Thank you, I sent a friend request through the page. I had found it earlier, but it seems to be a page for people owning/involved with her dogs, so wasnt sure if I should try to join. She has a lot going on right now from what I can see on the page, so I will refrain from messaging her thru FB at this time. Last thing she needs is inquiry emails, and perhaps will see mine sent yesterday at some point.


----------



## wolfstraum (May 2, 2003)

Lots of websites are stagnant.....lots of reasons

Scrutiny of USDA has been suggested as one.....

Just progress - sites done in old software, old operating systems, source data lost in computer upgrades or crashes....

I, for one, cannot find my info to even get into mine - lost my upload software and it is done in a software I cannot find the disks to reinstall - was part of old Microsoft office and not on any newer versions....   

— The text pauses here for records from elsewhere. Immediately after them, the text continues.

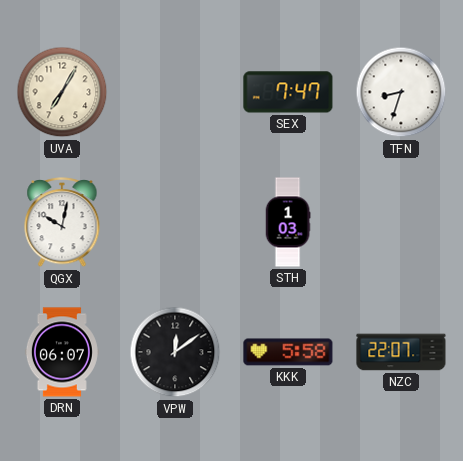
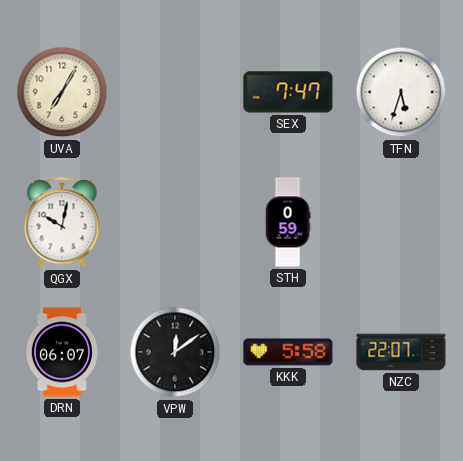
TFN: 8:33 -> 5:33
STH: 1:03 -> 0:59
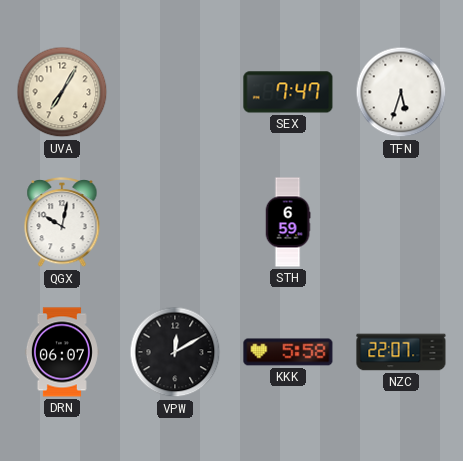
STH: 0:59 -> 6:59
VPW: 12:09 -> 12:10
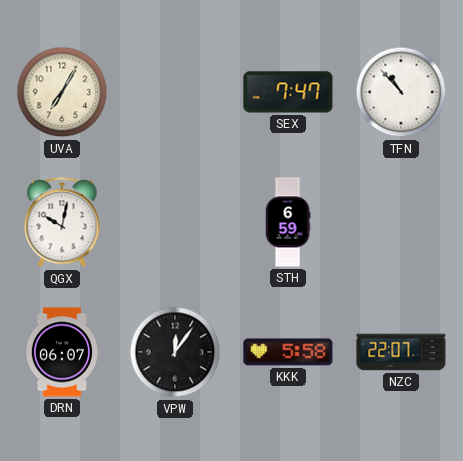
TFN: 5:33 -> 10:53
VPW: 12:10 -> 12:06
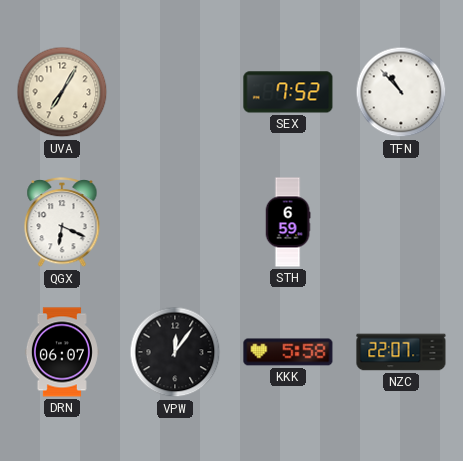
SEX: 7:47 -> 7:52
QGX: 10:02 -> 6:19
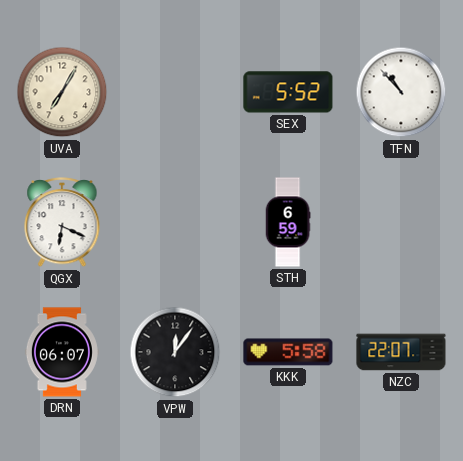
SEX: 7:52 -> 5:52
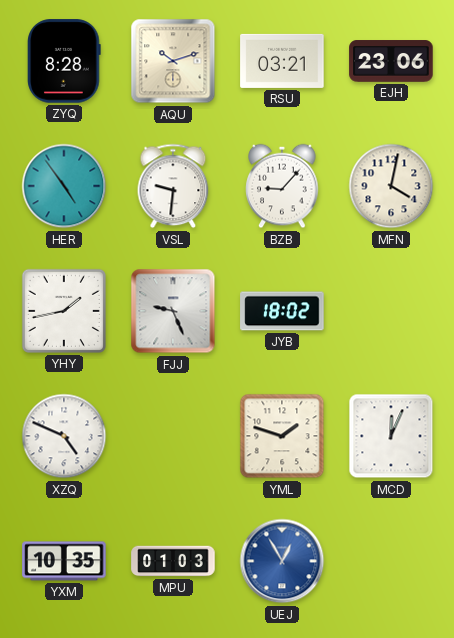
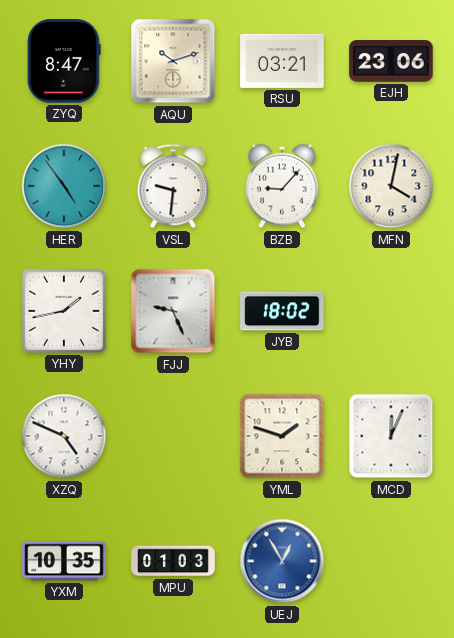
ZYQ: 8:28 -> 8:47
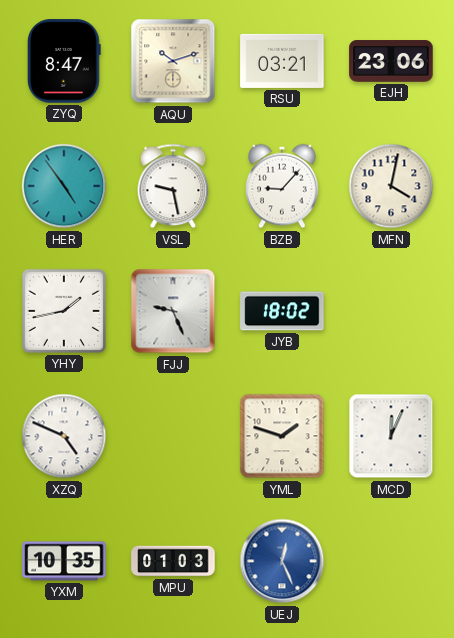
VSL: 9:31 -> 9:28
UEJ: 12:55 -> 12:26
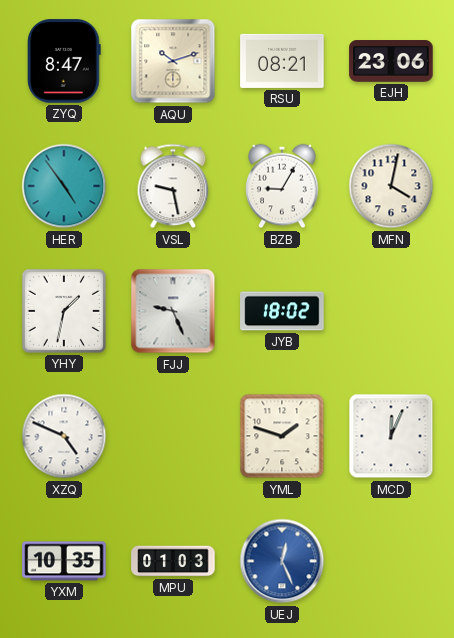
RSU: 03:21 -> 08:21
BZB: 9:07 -> 9:05
YHY: 1:43 -> 1:32
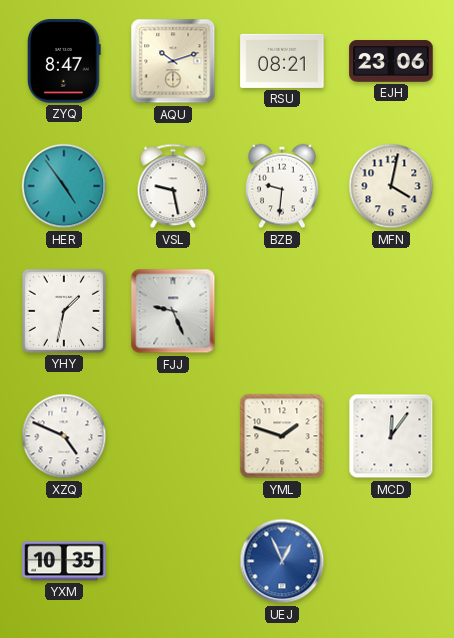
BZB: 9:05 -> 9:31
JYB: 18:02 -> none
MCD: 12:04 -> 12:06
MPU: 01:03 -> none
UEJ: 12:26 -> 12:56
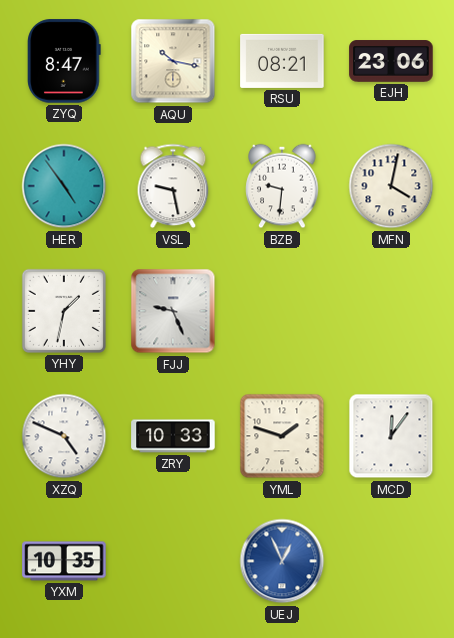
AQU: 10:12 -> 10:17
ZRY: none -> 10:33
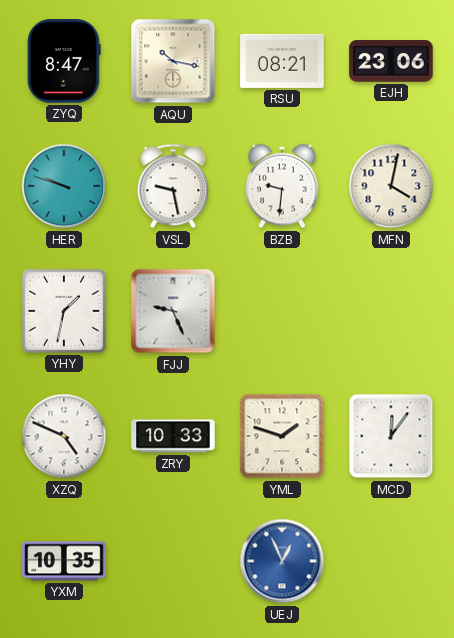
HER: 4:54 -> 9:48
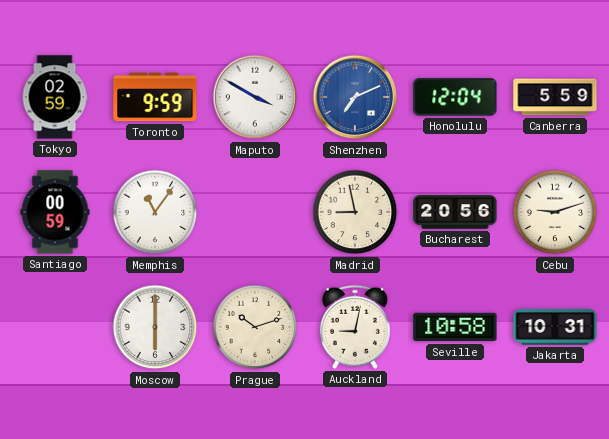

Facebook taking over as source of info for many of us...

Lee


----------



## Rosy831 (Feb 27, 2016)

I am on her facebook group. Give her a few days to accept your request, she has had a rough couple of days.


----------



## Cassidy's Mom (Mar 30, 2003)

Daisy said:


> Thank you, I sent a friend request through the page. I had found it earlier, but it seems to be a page for people owning/involved with her dogs, so wasnt sure if I should try to join.


I'm in the Blackthorn FB group and I don't have one of Christine's dogs, and also the von Wolfstraum group. I don't have a dog from Lee either. Neither group is strictly for people who have their dogs, it's also people who admire them and might want to have one some day.


----------



## Emoore (Oct 9, 2002)

Rosy831 said:


> I am on her facebook group. Give her a few days to accept your request, she has had a rough couple of days.


Yes this exactly. I'm on her facebook too. I don't have one of her dogs; just admire them and might want one in the future.


----------